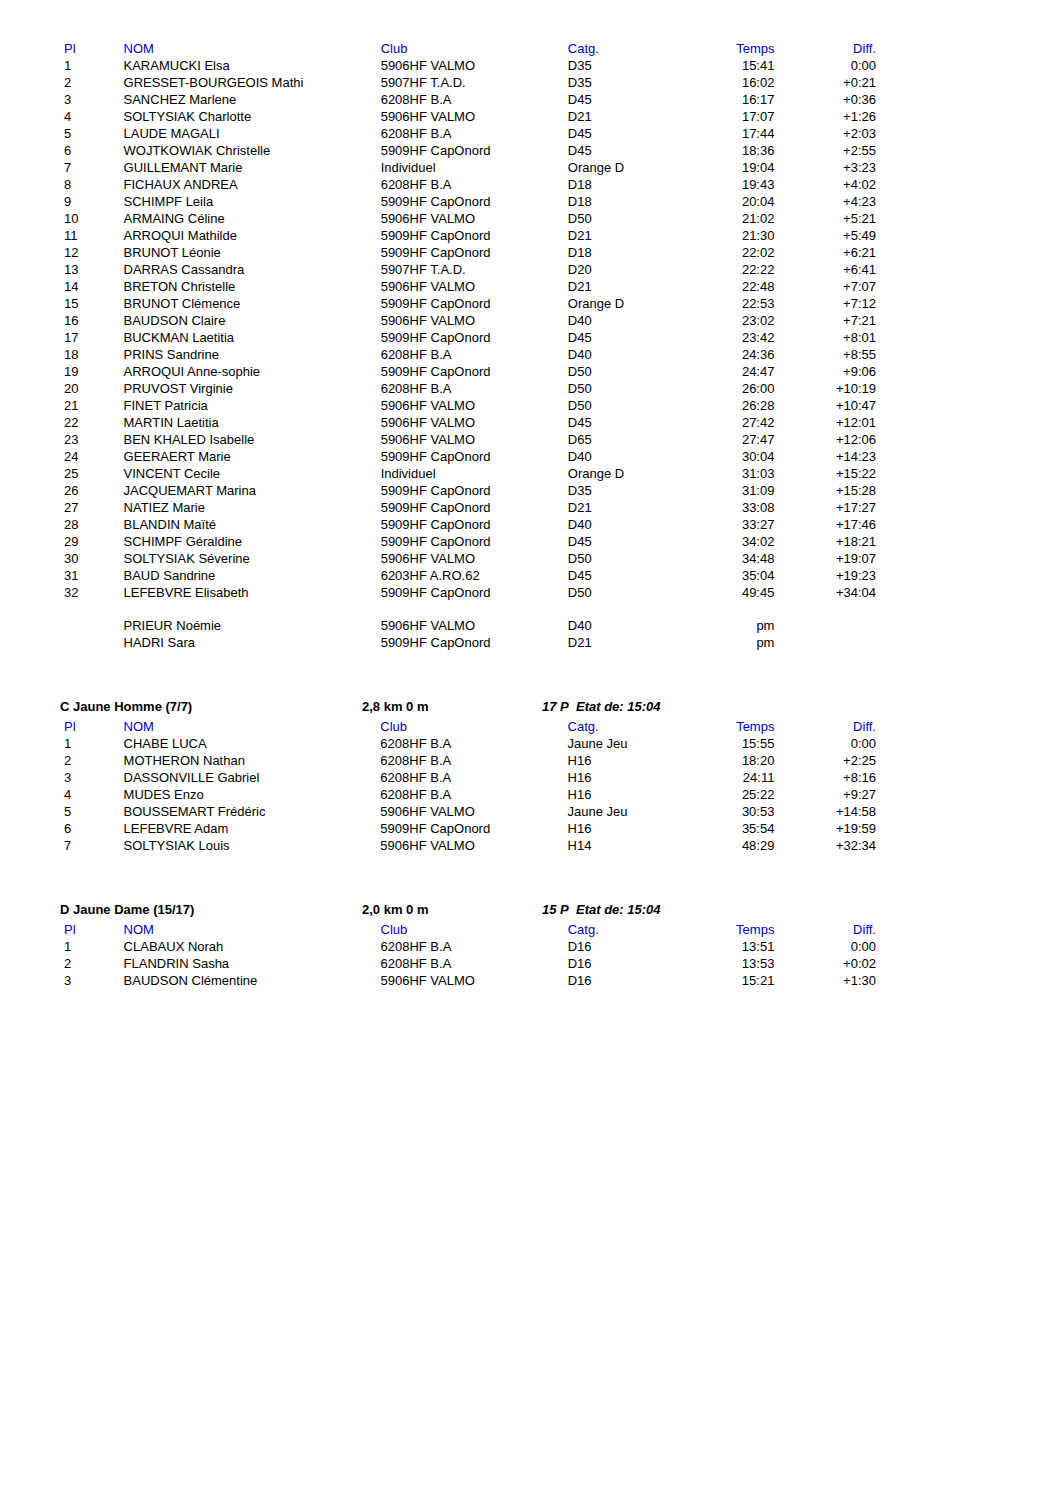| Pl | NOM | Club | Catg. | Temps | Diff. |
| --- | --- | --- | --- | --- | --- |
| 1 | KARAMUCKI Elsa | 5906HF VALMO | D35 | 15:41 | 0:00 |
| 2 | GRESSET-BOURGEOIS Mathi | 5907HF T.A.D. | D35 | 16:02 | +0:21 |
| 3 | SANCHEZ Marlene | 6208HF B.A | D45 | 16:17 | +0:36 |
| 4 | SOLTYSIAK Charlotte | 5906HF VALMO | D21 | 17:07 | +1:26 |
| 5 | LAUDE MAGALI | 6208HF B.A | D45 | 17:44 | +2:03 |
| 6 | WOJTKOWIAK Christelle | 5909HF CapOnord | D45 | 18:36 | +2:55 |
| 7 | GUILLEMANT Marie | Individuel | Orange D | 19:04 | +3:23 |
| 8 | FICHAUX ANDREA | 6208HF B.A | D18 | 19:43 | +4:02 |
| 9 | SCHIMPF Leila | 5909HF CapOnord | D18 | 20:04 | +4:23 |
| 10 | ARMAING Céline | 5906HF VALMO | D50 | 21:02 | +5:21 |
| 11 | ARROQUI Mathilde | 5909HF CapOnord | D21 | 21:30 | +5:49 |
| 12 | BRUNOT Léonie | 5909HF CapOnord | D18 | 22:02 | +6:21 |
| 13 | DARRAS Cassandra | 5907HF T.A.D. | D20 | 22:22 | +6:41 |
| 14 | BRETON Christelle | 5906HF VALMO | D21 | 22:48 | +7:07 |
| 15 | BRUNOT Clémence | 5909HF CapOnord | Orange D | 22:53 | +7:12 |
| 16 | BAUDSON Claire | 5906HF VALMO | D40 | 23:02 | +7:21 |
| 17 | BUCKMAN Laetitia | 5909HF CapOnord | D45 | 23:42 | +8:01 |
| 18 | PRINS Sandrine | 6208HF B.A | D40 | 24:36 | +8:55 |
| 19 | ARROQUI Anne-sophie | 5909HF CapOnord | D50 | 24:47 | +9:06 |
| 20 | PRUVOST Virginie | 6208HF B.A | D50 | 26:00 | +10:19 |
| 21 | FINET Patricia | 5906HF VALMO | D50 | 26:28 | +10:47 |
| 22 | MARTIN Laetitia | 5906HF VALMO | D45 | 27:42 | +12:01 |
| 23 | BEN KHALED Isabelle | 5906HF VALMO | D65 | 27:47 | +12:06 |
| 24 | GEERAERT Marie | 5909HF CapOnord | D40 | 30:04 | +14:23 |
| 25 | VINCENT Cecile | Individuel | Orange D | 31:03 | +15:22 |
| 26 | JACQUEMART Marina | 5909HF CapOnord | D35 | 31:09 | +15:28 |
| 27 | NATIEZ Marie | 5909HF CapOnord | D21 | 33:08 | +17:27 |
| 28 | BLANDIN Maïté | 5909HF CapOnord | D40 | 33:27 | +17:46 |
| 29 | SCHIMPF Géraldine | 5909HF CapOnord | D45 | 34:02 | +18:21 |
| 30 | SOLTYSIAK Séverine | 5906HF VALMO | D50 | 34:48 | +19:07 |
| 31 | BAUD Sandrine | 6203HF A.RO.62 | D45 | 35:04 | +19:23 |
| 32 | LEFEBVRE Elisabeth | 5909HF CapOnord | D50 | 49:45 | +34:04 |
| | PRIEUR Noémie | 5906HF VALMO | D40 | pm | |
| | HADRI Sara | 5909HF CapOnord | D21 | pm | |
C Jaune Homme (7/7) 2,8 km 0 m 17 P Etat de: 15:04
| Pl | NOM | Club | Catg. | Temps | Diff. |
| --- | --- | --- | --- | --- | --- |
| 1 | CHABE LUCA | 6208HF B.A | Jaune Jeu | 15:55 | 0:00 |
| 2 | MOTHERON Nathan | 6208HF B.A | H16 | 18:20 | +2:25 |
| 3 | DASSONVILLE Gabriel | 6208HF B.A | H16 | 24:11 | +8:16 |
| 4 | MUDES Enzo | 6208HF B.A | H16 | 25:22 | +9:27 |
| 5 | BOUSSEMART Frédéric | 5906HF VALMO | Jaune Jeu | 30:53 | +14:58 |
| 6 | LEFEBVRE Adam | 5909HF CapOnord | H16 | 35:54 | +19:59 |
| 7 | SOLTYSIAK Louis | 5906HF VALMO | H14 | 48:29 | +32:34 |
D Jaune Dame (15/17) 2,0 km 0 m 15 P Etat de: 15:04
| Pl | NOM | Club | Catg. | Temps | Diff. |
| --- | --- | --- | --- | --- | --- |
| 1 | CLABAUX Norah | 6208HF B.A | D16 | 13:51 | 0:00 |
| 2 | FLANDRIN Sasha | 6208HF B.A | D16 | 13:53 | +0:02 |
| 3 | BAUDSON Clémentine | 5906HF VALMO | D16 | 15:21 | +1:30 |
========
Working through the data above, find every line holding "Christelle" and copy it.

Task response:
| 6 | WOJTKOWIAK Christelle | 5909HF CapOnord | D45 | 18:36 | +2:55 |
| 14 | BRETON Christelle | 5906HF VALMO | D21 | 22:48 | +7:07 |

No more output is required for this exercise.